In Originalaufnahmen erzählt Marianne, wie es an Leonards Seite war: "Ich habe das Essen herangeschafft, ich bin hin und her gelaufen, damit er Künstler sein konnte." So etwas kann auf die Dauer nicht gut gehen - jedenfalls nicht im klassischen Sinne. Oft zog sie ihm hinterher, auch, als er zurück nach Montreal ging, wo bald nicht nur viele andere, namenlose Frauen um Leonard herum waren, sondern vor allem "Suzanne". Die Suzanne, die auch ein Lied von diesem Sohn aus gutem Hause geschrieben bekommt, und die eines Tages vor Mariannes Tür auf Hydra steht und sagt: "Pack' deine Sachen, jetzt wohne ich hier." Das klingt brutal - vielleicht aber war das Mariannes Rettung: Sie zieht nach Oslo und beginnt ein "normales Leben".

So long, Marianne

"Marianne, wir sind nun beide in einem Alter angekommen, da unsere Körper anfangen, zu vergehen - und ich denke, dass ich dir bald folgen werde. In dem Wissen, dass ich so nah bei dir bin, kannst du einfach deine Hand ausstrecken, und ich denke, du wirst meine erreichen. Du weißt, dass ich dich immer für deine Schönheit und deine Weisheit geliebt habe, aber ich muss gar keine Worte mehr darüber verlieren, denn du weißt das alles schon. Jetzt wünsche ich dir eine gute Reise. Auf Wiedersehen, meine liebe Freundin. In unendlicher Liebe, ich sehe dich ganz bald."

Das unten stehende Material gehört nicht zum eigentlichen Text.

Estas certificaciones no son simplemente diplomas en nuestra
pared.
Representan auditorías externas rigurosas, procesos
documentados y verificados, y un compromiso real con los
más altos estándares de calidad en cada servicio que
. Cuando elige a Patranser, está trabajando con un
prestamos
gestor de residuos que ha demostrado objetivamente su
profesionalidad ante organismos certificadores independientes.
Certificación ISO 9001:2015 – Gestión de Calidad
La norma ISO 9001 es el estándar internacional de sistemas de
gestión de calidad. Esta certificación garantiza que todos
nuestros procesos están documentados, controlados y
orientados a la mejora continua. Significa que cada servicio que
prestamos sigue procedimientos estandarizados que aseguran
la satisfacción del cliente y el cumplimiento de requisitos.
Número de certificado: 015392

Wir sehen unglaublich intensive Aufnahmen: Leonard Cohen im buddhistischen Kloster, auf den Konzerten, backstage, wackelige Bilder von Booten und im Studio, wie er pleite ist und wieder aufersteht, nachdem seine Managerin die Kohle durchgebracht hatte, Marianne im Krankenhaus, ihr wird der Brief von Leonard vorgelesen, wenig später stirbt sie. Und über allem schwebt die Klammer, dass Mariannes und Leonards Liebe trotz allem ein Leben lang gehalten hat.

In vielen bisher unveröffentlichten Aufnahmen von Broomfield und dem US-Dokumentarfilmer und Oscar-Preisträger D.A. Pennebaker folgt der Film nicht nur der Beziehung zwischen Marianne und Leonard, überdies erfahren wir auch von den Schicksalen derer, die das Leben auf Hydra nicht bewältigt haben und von der inspirierenden Kraft, die Marianne Ihlen besaß. Im Jahr 2016 starben Marianne Ihlen und Leonard Cohen im Abstand von nur drei Monaten.

Der Film "Marianne & Leonard" läuft im Kino.